Change "Recorded at" to "Measured at" in the items from the start through the line containing "WKWM-FM FCC Public File", inclusive. Give those lines again with nothing else altered.
******************************
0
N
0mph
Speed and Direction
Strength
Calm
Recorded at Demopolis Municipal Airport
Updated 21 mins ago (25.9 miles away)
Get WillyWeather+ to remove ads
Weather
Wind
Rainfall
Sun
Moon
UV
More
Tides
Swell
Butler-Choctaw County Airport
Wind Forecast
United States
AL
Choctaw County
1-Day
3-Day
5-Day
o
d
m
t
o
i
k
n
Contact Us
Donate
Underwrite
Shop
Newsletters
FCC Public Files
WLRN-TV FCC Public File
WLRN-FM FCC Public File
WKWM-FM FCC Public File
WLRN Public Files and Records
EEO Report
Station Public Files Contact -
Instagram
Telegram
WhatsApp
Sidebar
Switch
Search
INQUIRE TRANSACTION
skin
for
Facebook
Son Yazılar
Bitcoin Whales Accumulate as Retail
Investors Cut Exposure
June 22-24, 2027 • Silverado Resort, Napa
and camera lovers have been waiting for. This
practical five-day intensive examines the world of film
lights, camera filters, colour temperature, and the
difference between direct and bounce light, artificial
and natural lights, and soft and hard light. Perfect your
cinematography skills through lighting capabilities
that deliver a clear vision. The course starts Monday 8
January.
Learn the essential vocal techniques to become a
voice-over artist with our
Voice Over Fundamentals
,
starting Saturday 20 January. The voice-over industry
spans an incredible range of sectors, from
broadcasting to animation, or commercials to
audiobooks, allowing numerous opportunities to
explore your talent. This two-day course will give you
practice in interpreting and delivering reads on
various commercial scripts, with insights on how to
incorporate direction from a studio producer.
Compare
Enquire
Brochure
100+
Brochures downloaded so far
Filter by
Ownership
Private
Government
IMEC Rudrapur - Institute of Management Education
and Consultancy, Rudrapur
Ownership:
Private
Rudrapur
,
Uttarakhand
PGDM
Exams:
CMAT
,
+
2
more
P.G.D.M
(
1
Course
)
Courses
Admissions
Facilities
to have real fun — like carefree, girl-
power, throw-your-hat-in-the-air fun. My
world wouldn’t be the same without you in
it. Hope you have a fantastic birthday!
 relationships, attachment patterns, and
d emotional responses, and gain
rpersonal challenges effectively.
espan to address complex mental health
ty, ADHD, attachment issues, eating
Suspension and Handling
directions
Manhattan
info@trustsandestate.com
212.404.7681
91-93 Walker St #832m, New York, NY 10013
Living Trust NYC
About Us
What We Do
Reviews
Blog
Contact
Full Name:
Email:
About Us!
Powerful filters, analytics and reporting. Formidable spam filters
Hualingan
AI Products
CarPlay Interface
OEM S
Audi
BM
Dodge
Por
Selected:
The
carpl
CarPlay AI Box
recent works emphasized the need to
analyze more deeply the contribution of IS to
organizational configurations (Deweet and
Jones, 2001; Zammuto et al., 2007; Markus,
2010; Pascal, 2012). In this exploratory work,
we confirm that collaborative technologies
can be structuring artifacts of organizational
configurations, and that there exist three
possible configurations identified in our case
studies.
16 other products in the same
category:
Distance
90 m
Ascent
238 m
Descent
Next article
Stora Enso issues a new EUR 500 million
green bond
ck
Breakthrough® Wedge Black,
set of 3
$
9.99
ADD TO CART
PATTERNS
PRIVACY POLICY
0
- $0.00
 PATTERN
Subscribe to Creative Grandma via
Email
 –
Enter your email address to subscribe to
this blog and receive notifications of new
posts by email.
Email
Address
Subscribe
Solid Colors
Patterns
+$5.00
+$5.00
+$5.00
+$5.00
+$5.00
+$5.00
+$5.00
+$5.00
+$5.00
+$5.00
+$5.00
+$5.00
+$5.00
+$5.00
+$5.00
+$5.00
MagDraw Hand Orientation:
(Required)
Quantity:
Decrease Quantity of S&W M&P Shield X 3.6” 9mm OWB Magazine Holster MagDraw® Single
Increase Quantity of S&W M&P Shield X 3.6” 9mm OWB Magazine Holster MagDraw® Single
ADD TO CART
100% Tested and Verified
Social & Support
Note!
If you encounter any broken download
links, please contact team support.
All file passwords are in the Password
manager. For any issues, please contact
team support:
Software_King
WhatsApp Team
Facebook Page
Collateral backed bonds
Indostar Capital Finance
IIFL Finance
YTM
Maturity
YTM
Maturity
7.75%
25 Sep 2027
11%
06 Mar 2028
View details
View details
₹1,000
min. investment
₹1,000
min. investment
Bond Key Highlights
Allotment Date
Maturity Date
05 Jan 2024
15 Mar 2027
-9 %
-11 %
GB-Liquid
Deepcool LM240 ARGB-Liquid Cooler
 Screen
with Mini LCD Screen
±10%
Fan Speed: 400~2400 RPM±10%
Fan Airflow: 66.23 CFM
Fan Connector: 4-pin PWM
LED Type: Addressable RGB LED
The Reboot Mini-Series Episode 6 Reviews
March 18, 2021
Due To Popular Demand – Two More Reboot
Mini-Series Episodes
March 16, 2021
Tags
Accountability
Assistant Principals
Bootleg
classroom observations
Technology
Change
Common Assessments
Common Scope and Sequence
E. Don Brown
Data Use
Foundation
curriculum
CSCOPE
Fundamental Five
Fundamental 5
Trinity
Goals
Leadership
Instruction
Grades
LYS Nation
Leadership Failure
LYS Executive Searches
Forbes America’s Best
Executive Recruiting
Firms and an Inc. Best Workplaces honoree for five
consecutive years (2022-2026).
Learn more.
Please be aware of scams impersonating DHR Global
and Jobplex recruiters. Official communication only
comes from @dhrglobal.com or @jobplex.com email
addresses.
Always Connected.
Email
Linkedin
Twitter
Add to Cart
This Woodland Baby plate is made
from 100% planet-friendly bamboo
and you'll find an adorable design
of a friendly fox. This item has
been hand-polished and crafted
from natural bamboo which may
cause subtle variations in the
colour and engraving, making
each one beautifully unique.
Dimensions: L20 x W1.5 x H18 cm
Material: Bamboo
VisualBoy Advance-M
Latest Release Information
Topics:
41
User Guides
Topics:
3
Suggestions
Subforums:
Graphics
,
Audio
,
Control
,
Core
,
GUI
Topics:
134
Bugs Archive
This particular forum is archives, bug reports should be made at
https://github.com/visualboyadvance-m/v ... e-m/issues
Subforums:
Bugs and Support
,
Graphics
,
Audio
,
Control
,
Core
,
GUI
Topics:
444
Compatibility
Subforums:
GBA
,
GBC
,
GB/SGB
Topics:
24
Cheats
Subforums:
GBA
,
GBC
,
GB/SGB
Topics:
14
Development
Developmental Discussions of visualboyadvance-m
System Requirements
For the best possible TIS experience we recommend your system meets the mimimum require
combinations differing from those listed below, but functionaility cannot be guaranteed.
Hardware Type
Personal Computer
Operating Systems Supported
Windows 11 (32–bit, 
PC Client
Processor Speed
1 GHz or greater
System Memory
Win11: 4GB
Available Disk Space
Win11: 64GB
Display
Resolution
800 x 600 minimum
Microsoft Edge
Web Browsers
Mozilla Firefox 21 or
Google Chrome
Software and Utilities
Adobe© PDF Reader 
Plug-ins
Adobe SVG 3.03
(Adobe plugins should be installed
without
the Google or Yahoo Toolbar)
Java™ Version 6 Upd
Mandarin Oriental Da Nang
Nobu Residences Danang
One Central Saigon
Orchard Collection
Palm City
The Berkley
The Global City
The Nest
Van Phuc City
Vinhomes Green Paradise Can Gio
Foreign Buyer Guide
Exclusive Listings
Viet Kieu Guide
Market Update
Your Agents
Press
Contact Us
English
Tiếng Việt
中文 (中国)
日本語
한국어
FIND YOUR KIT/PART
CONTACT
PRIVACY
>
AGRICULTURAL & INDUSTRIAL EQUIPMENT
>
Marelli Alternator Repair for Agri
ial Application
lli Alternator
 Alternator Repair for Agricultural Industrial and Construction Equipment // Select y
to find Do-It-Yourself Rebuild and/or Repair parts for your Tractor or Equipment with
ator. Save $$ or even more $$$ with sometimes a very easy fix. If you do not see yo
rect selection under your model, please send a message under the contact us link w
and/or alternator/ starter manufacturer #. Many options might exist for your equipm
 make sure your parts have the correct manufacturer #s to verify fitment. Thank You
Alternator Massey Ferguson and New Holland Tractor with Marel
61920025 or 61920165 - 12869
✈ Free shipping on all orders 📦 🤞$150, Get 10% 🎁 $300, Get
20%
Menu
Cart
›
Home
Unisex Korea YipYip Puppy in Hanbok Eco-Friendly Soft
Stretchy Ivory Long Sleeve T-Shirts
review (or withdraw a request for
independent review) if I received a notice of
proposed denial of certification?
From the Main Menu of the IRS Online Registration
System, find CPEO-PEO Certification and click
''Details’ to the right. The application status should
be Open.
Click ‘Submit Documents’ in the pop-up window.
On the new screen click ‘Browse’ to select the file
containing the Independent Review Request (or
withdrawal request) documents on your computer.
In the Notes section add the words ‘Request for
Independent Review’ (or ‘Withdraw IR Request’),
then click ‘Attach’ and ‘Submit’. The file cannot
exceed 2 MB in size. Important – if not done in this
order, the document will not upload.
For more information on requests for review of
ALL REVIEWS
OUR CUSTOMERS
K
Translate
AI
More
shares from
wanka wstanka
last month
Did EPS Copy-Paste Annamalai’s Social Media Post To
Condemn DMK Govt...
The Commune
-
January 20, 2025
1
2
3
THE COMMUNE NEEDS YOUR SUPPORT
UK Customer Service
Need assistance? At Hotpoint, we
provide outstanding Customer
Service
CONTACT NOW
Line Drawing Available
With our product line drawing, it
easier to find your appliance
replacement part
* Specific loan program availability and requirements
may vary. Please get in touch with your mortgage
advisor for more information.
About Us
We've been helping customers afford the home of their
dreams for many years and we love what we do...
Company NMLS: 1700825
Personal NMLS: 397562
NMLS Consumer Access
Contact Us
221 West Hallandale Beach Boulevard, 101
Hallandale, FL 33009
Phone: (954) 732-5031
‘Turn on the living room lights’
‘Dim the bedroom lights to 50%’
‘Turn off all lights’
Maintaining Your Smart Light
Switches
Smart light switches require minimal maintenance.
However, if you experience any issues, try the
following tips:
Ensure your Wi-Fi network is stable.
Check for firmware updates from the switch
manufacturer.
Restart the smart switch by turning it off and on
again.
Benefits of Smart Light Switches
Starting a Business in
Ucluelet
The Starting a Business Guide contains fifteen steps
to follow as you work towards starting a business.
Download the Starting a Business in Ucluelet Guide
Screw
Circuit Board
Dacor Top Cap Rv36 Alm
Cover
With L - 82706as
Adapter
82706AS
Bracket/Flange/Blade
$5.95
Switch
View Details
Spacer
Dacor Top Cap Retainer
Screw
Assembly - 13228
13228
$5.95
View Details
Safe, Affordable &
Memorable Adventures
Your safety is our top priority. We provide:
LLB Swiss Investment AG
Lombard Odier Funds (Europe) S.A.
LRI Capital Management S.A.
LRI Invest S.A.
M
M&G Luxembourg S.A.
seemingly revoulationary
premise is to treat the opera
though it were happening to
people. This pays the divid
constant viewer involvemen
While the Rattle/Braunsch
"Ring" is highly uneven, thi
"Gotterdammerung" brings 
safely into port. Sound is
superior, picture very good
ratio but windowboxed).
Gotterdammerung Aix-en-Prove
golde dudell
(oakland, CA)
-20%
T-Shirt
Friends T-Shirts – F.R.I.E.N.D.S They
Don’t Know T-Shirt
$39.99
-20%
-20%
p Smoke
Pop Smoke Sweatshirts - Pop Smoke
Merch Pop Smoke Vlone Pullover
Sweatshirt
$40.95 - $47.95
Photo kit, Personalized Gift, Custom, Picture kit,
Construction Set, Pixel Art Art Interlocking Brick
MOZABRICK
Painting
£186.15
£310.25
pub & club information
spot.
******************************
- [Response to this task]
0
N
0mph
Speed and Direction
Strength
Calm
Measured at Demopolis Municipal Airport
Updated 21 mins ago (25.9 miles away)
Get WillyWeather+ to remove ads
Weather
Wind
Rainfall
Sun
Moon
UV
More
Tides
Swell
Butler-Choctaw County Airport
Wind Forecast
United States
AL
Choctaw County
1-Day
3-Day
5-Day
o
d
m
t
o
i
k
n
Contact Us
Donate
Underwrite
Shop
Newsletters
FCC Public Files
WLRN-TV FCC Public File
WLRN-FM FCC Public File
WKWM-FM FCC Public File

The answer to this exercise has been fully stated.